Neuseeland, ein kultureller Schmelztiegel
Über 400 Jahre lang prägten die Maori das Land, die von Polynesien nach Neuseeland gekommen waren (woher genau weiß erstaunlicherweise niemand). Sie verbreiteten eine Kultur, die der anderer polynesischer Gruppen zwar ähnelte, sich aber dennoch in gewissen Dingen von ihnen unterschied. Die Kunst, Musik und Tanzstil der Maori prägten den Beginn einer neuen Ära. Selbst neue religiöse Traditionen führten die Maori ein, denen zufolge die Welt von der Erdgöttin Papatūānuku, kurz “Papa”, und dem Himmelsgott Ranginui (“Rangi”) erschaffen wurde.
1642 dann die Wende: Als die ersten Europäer, angeführt von dem niederländischen Kapitän Abel Tasman, nach Neuseeland kamen, änderte sich die Dinge schlagartig. Noch heute zeugt der Abel-Tasman-Nationalpark, der ganz in der nähe ihrer Anlegestelle liegt, von der Ankunft der ersten europäischen Besucher.
Erst gegen Ende des 18. Jahrhunderts und 127 Jahre später haben sich Europäer nach Expeditionen von den Franzosen und Engländern in Neuseeland niedergelassen. Einige dieser Expeditionen wurden von niemand Geringerem als James Cook angeführt. Im Laufe der Jahrzehnte wurden immer mehr Siedlungen, viele davon gleichermaßen von Europäern wie Maori bewohnt, auf den Inseln errichtet. Die erste dieser Siedlungen Kororareka (die heutige Stadt Russell), erfreute sich besonders bei feierwütigen Matrosen und Walfängern größter Beliebtheit. Nicht umsonst trug sie den Spitznamen “das Höllenloch des Pazifiks”. Das verruchte Image ist aber längst Geschichte. Heute ist die Stadt, umrahmt von zwei schönen Sandstränden, an denen sich die Wellen des Pazifiks brechen, ein friedlicher und gepflegter Ort.
Im Gegensatz zu vielen anderen Ländern endete das Zusammentreffen von europäischen Siedlern und Einheimischen nicht wie so oft in Brutalität und Gewalt.
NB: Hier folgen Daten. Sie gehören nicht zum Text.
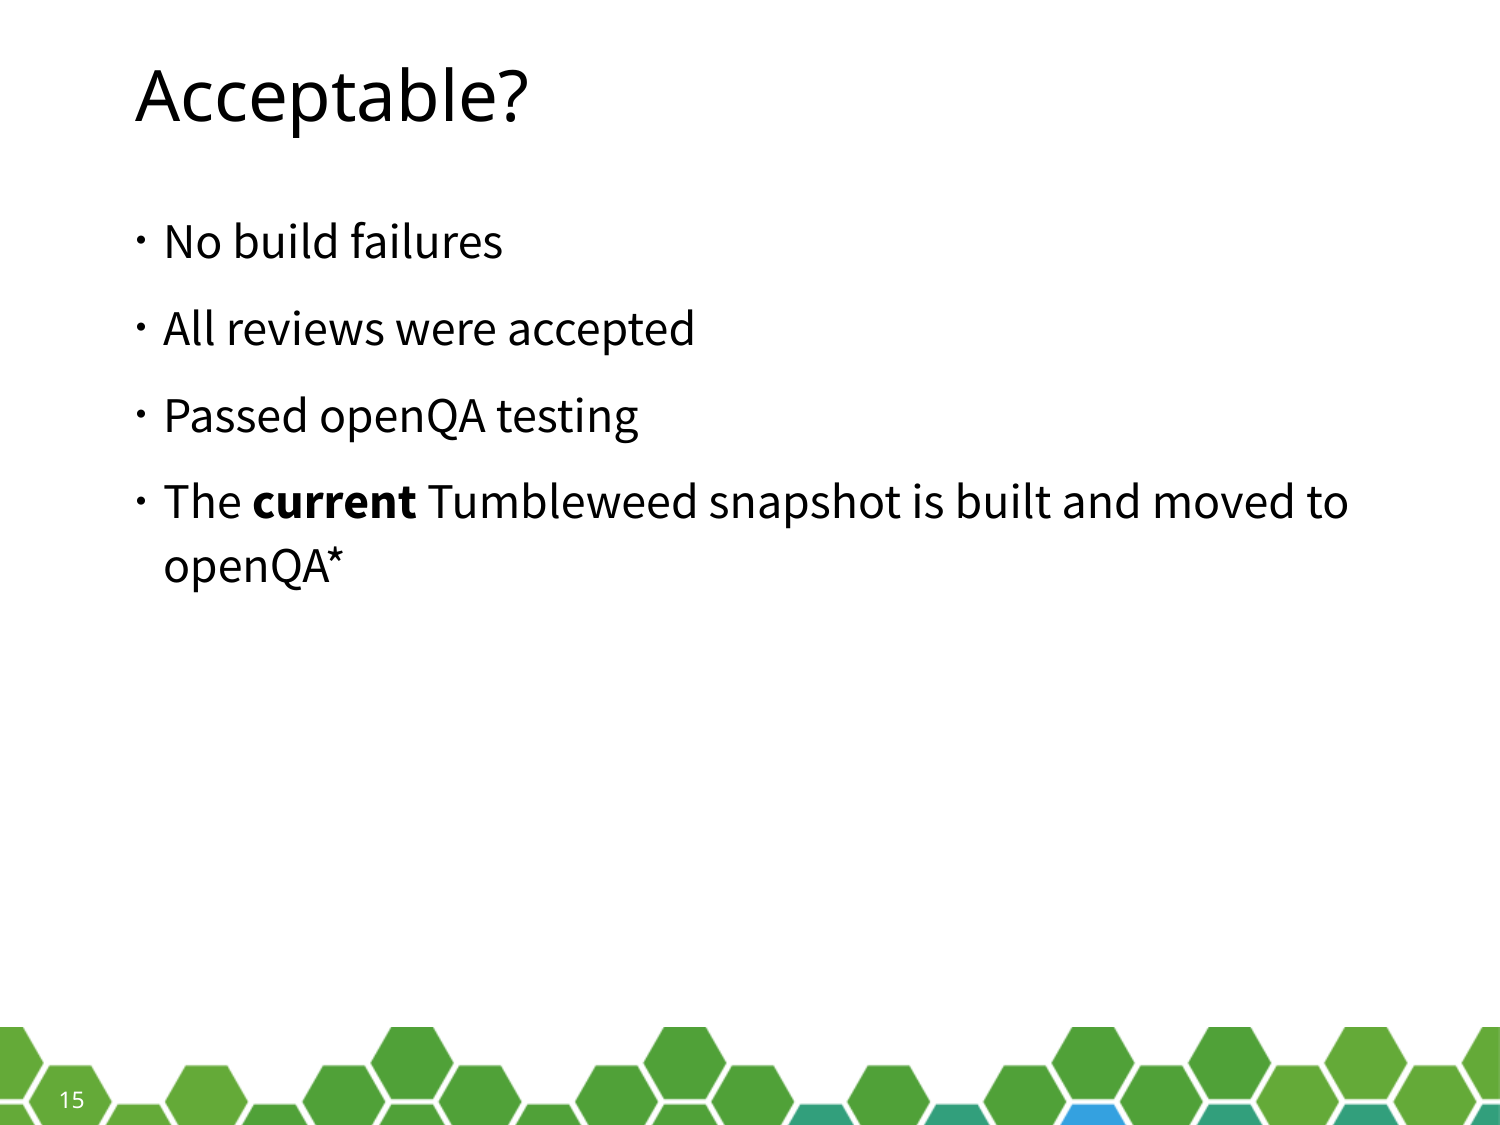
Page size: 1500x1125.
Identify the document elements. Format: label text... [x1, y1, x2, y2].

picture [0, 1027, 1500, 1125]
list No build failures All reviews were accepted Passed openQA testing The current Tumbleweed snapshot is built and moved to openQA* [135, 208, 1372, 862]
title Acceptable? [135, 12, 1372, 175]
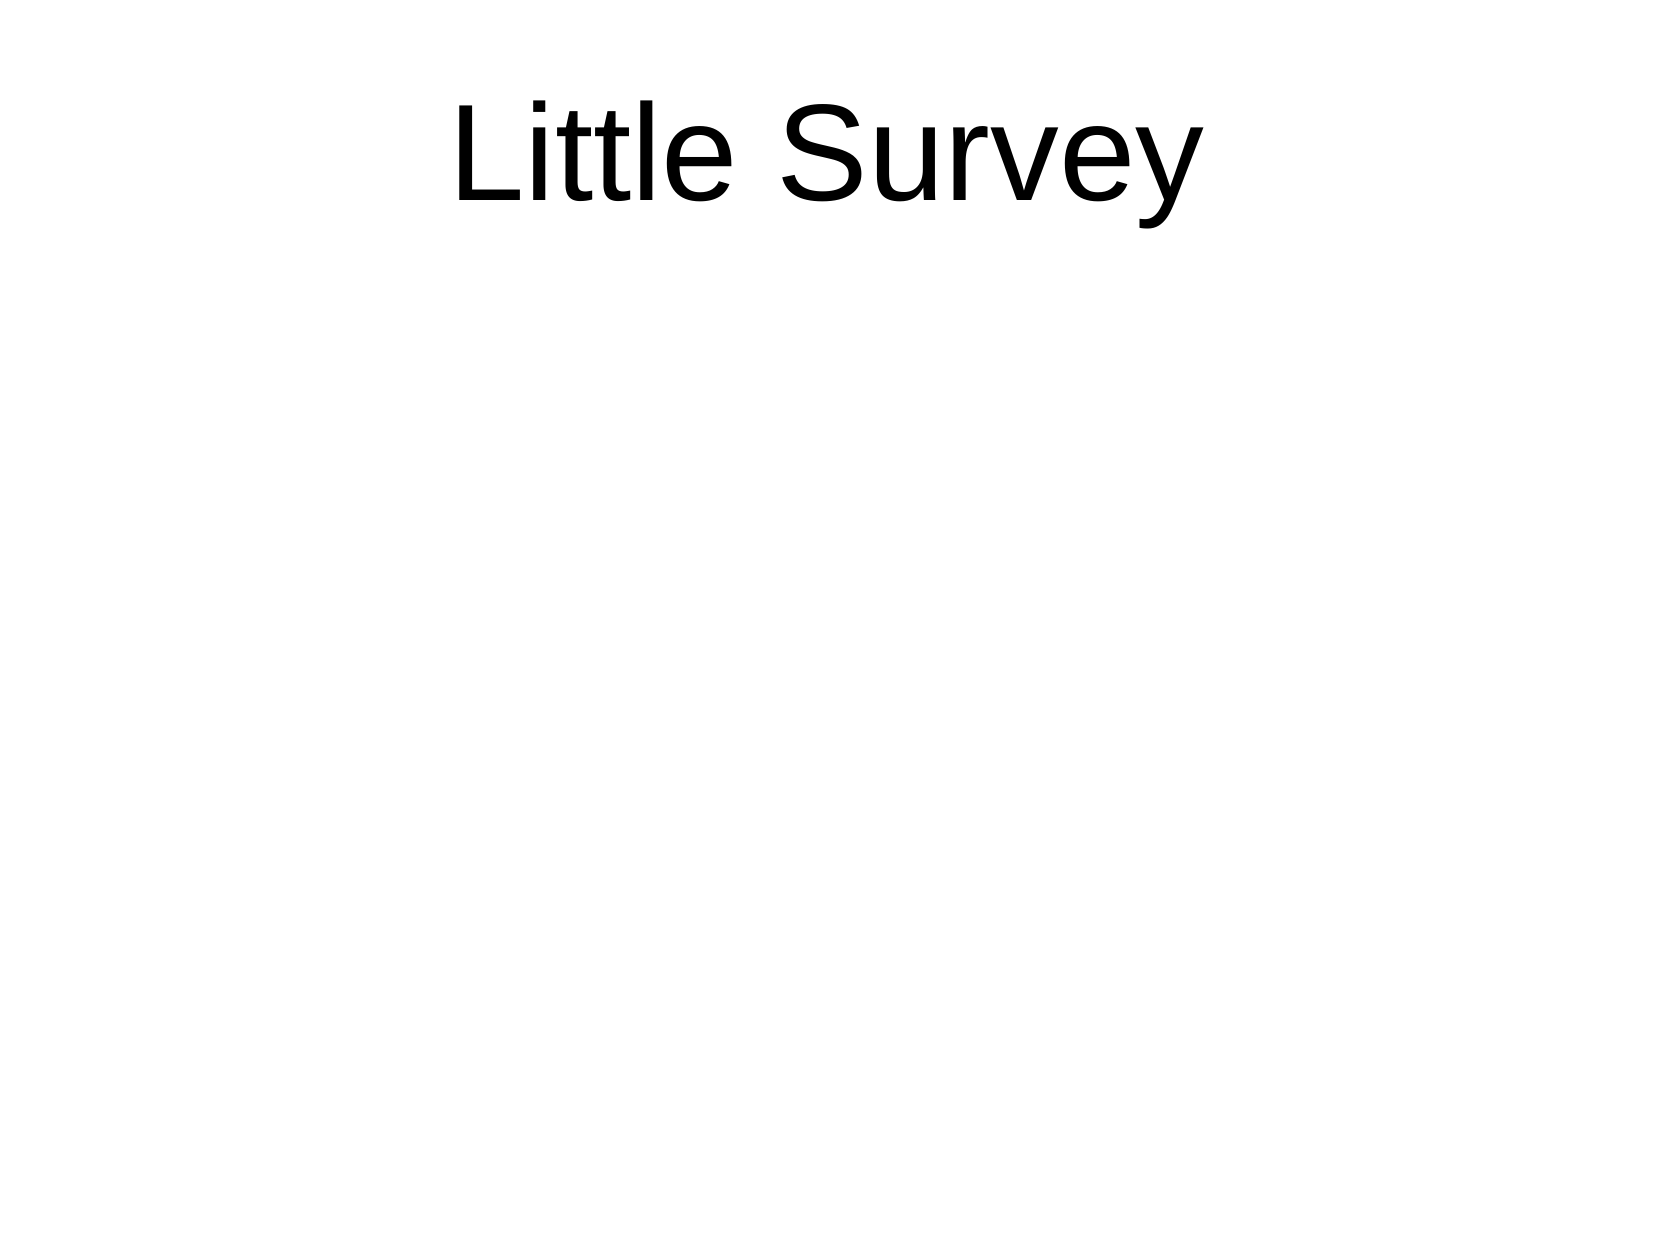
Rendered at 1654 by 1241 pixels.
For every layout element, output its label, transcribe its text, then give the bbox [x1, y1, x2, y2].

title Little Survey [82, 49, 1571, 257]
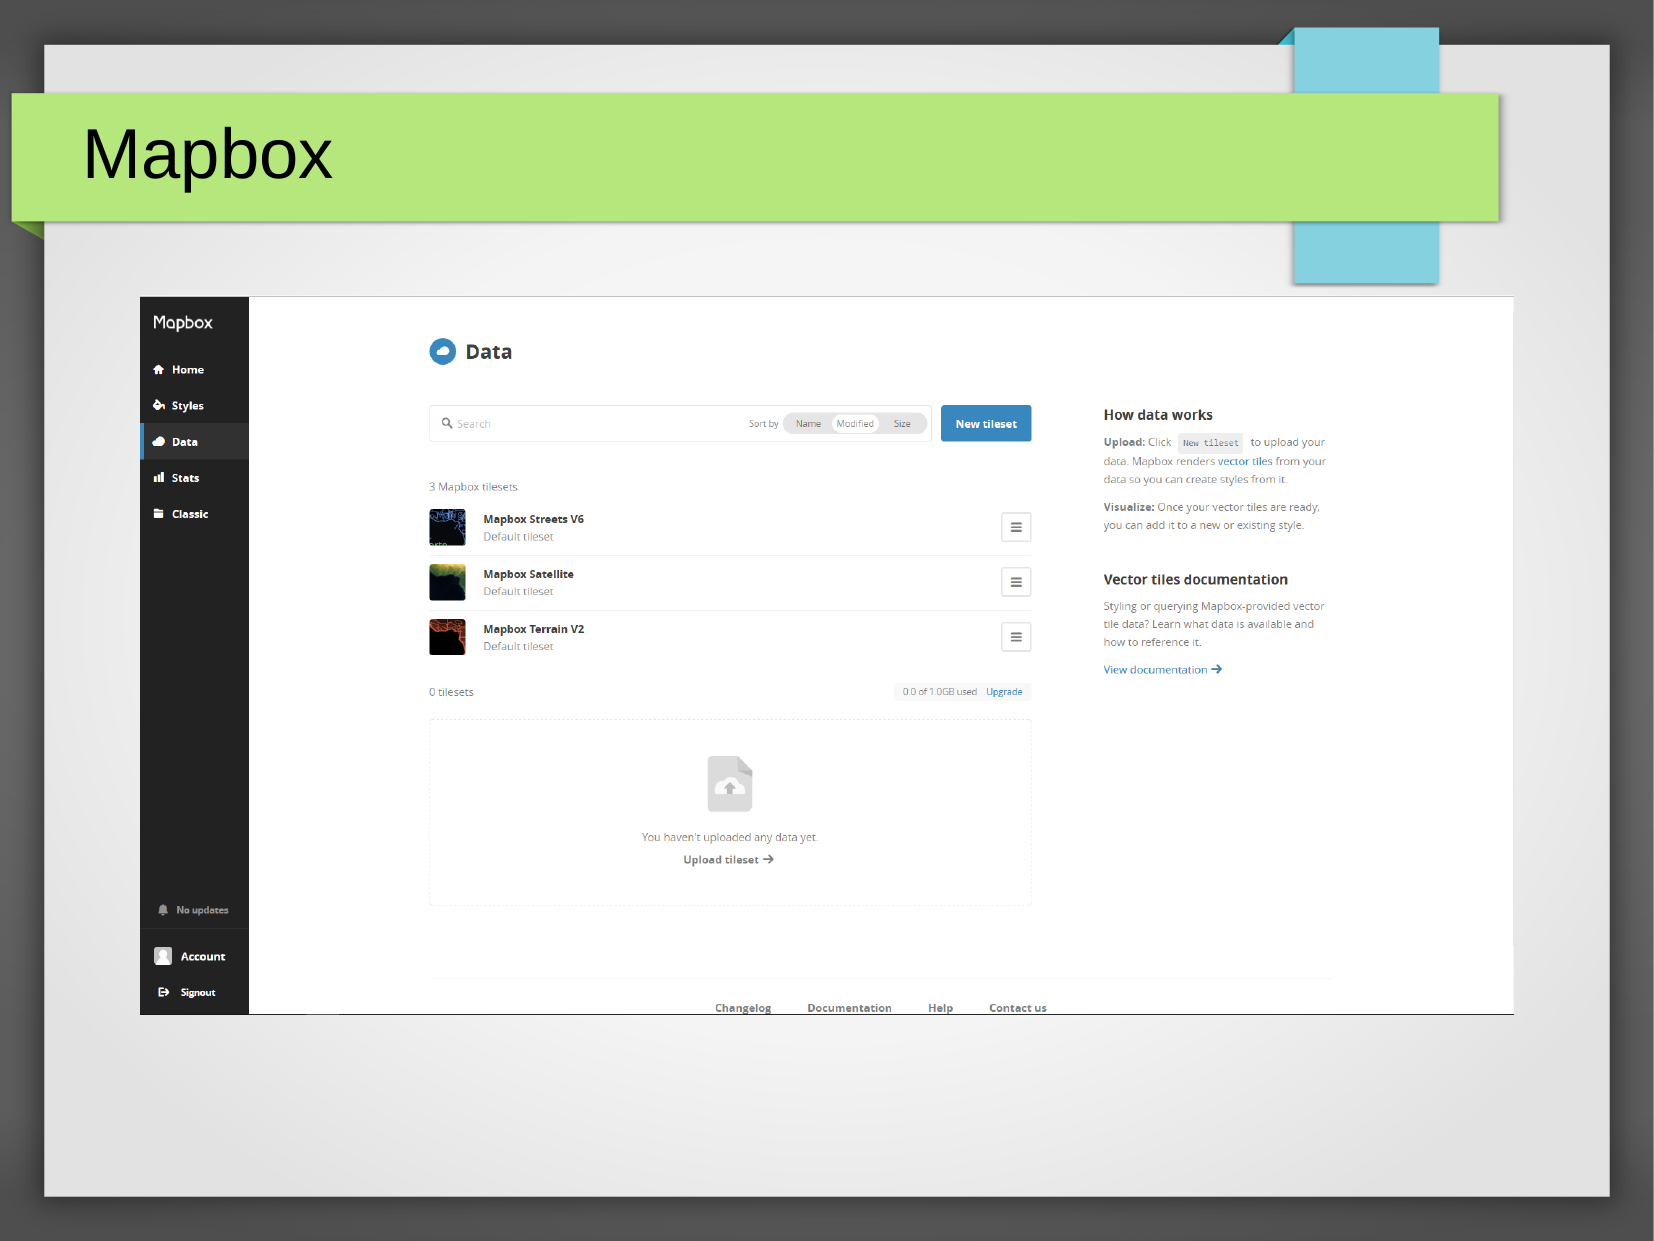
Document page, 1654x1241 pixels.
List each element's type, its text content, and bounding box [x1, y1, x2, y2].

title Mapbox [82, 94, 1264, 213]
picture [0, 0, 1654, 1241]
Im Laufe des 19. Jahrhunderts kam es zwar gelegentlich zu Konflikten zwischen den Maori und Europäern. Die Auseinandersetzungen dauerten allerdings nie länger als ein paar Jahre. Aus diesem Grund blickt Neuseeland auf eine vergleichsweise friedliche Geschichte zurück.
Im Jahre 1840 wurde der Vertrag von Waitangi unterzeichnet, ein Bündnis zwischen den Maori und den Europäern. Die Briten gewährten den Maori dieselben Rechte und Freiheiten wie sich selbst. Dazu gehörte auch das Recht, Land zu kaufen und verkaufen, genau wie das volle Besitzrecht über ihr Land, ihre Wälder und ihre Wasservorräte. Zugleich beschlossen die zwei Parteien, eine neue Nation zu gründen, die dem British Empire treu ergeben ist. Heute ist der Vertrag das Gründungsdokument Neuseelands, vergleichbar mit der Unabhängigkeitserklärung der Vereinigten Staaten. (Eine entscheidende Unabhängigkeit vom britischen Reich konnte Neuseeland dennoch nicht vor dem Jahr 1907 erzielen.)